Exercise details:
Everything in the listing below should be repeated verbatim, apart from the pictures.

#####

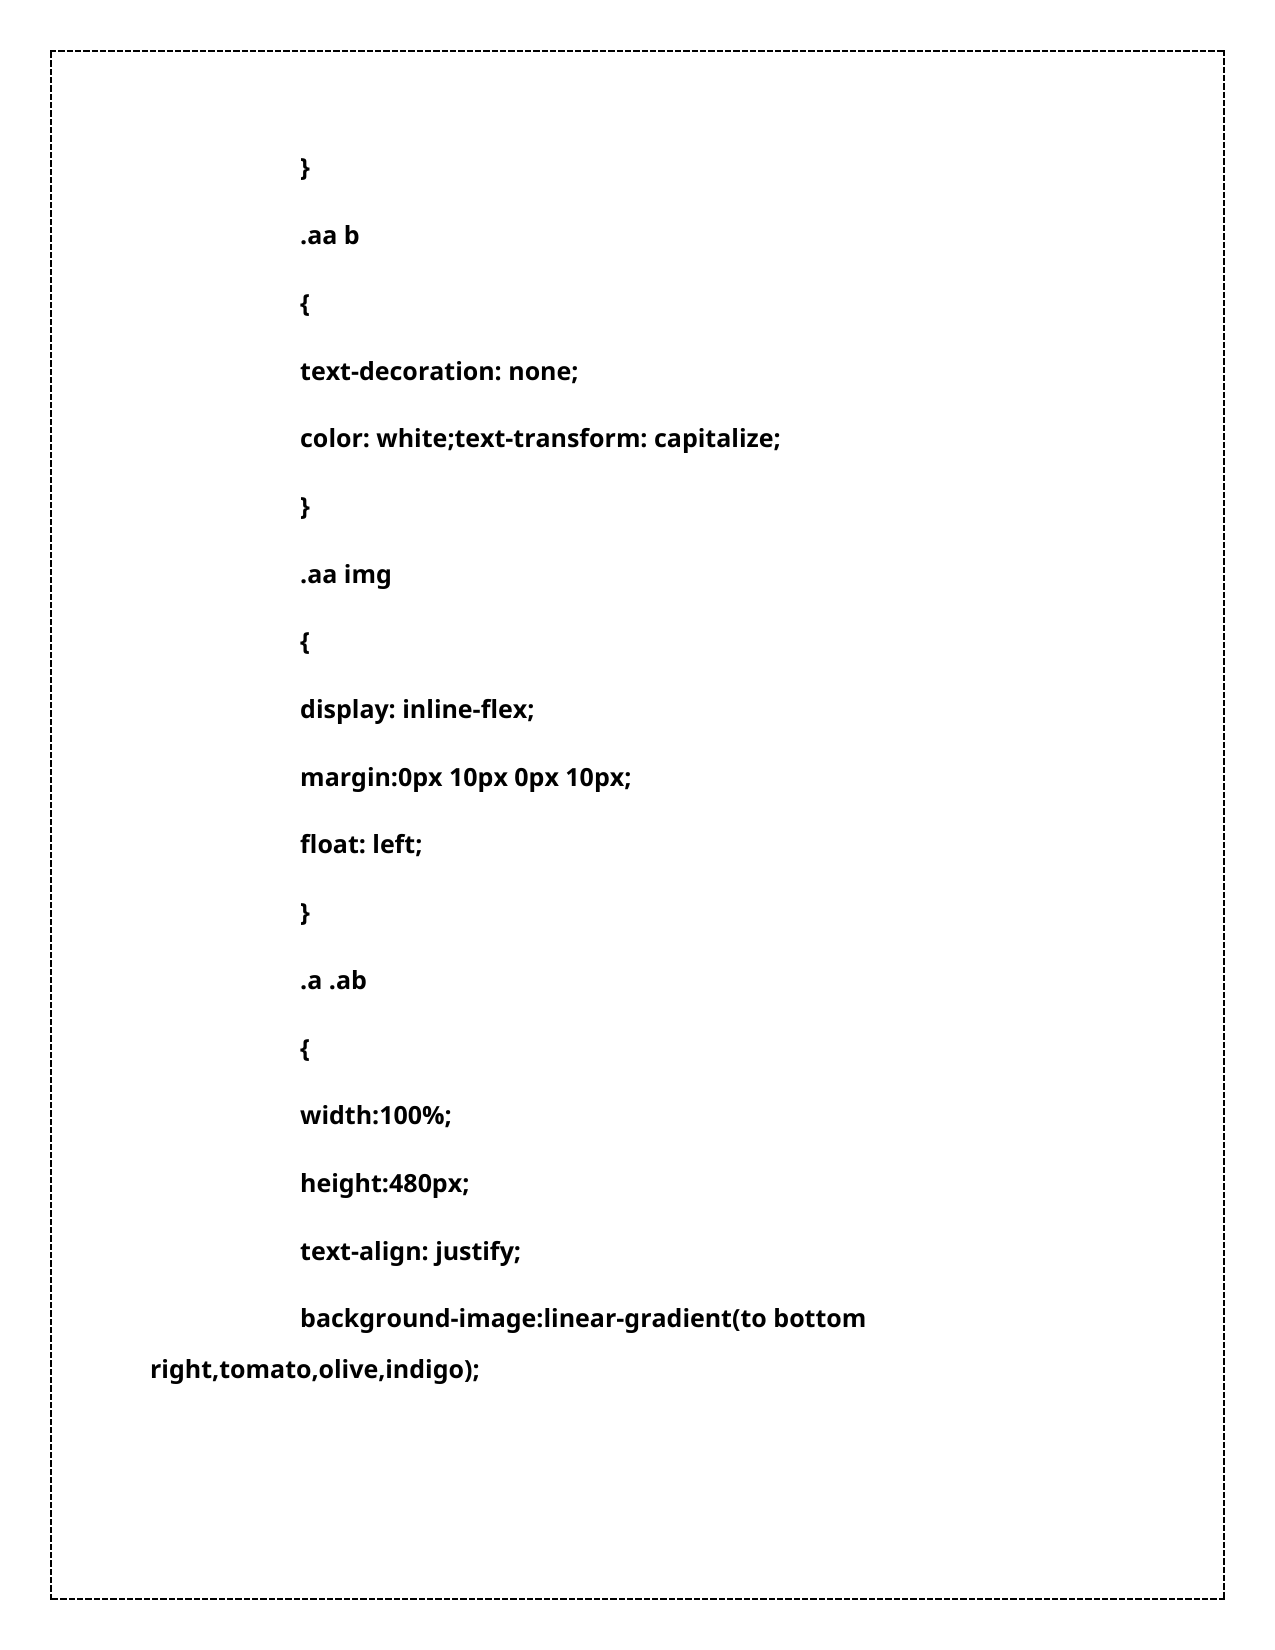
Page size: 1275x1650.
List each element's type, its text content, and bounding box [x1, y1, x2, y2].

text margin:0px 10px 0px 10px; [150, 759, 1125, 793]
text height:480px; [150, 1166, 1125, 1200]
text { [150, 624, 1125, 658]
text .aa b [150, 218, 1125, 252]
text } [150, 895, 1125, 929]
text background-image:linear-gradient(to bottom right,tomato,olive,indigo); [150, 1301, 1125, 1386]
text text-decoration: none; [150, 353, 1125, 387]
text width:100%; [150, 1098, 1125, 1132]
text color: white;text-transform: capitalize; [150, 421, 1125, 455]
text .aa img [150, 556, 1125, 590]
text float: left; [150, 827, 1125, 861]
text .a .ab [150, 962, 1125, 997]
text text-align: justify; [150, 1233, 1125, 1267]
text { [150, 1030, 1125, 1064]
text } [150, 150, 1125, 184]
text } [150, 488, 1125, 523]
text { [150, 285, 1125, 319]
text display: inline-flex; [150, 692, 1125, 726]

#####

Solved problem:
Page size: 1275x1650.
List each element's type, its text content, and bounding box [x1, y1, x2, y2].

text margin:0px 10px 0px 10px; [150, 759, 1125, 793]
text height:480px; [150, 1166, 1125, 1200]
text { [150, 624, 1125, 658]
text .aa b [150, 218, 1125, 252]
text } [150, 895, 1125, 929]
text background-image:linear-gradient(to bottom right,tomato,olive,indigo); [150, 1301, 1125, 1386]
text text-decoration: none; [150, 353, 1125, 387]
text width:100%; [150, 1098, 1125, 1132]
text color: white;text-transform: capitalize; [150, 421, 1125, 455]
text .aa img [150, 556, 1125, 590]
text float: left; [150, 827, 1125, 861]
text .a .ab [150, 962, 1125, 997]
text text-align: justify; [150, 1233, 1125, 1267]
text { [150, 1030, 1125, 1064]
text } [150, 150, 1125, 184]
text } [150, 488, 1125, 523]
text { [150, 285, 1125, 319]
text display: inline-flex; [150, 692, 1125, 726]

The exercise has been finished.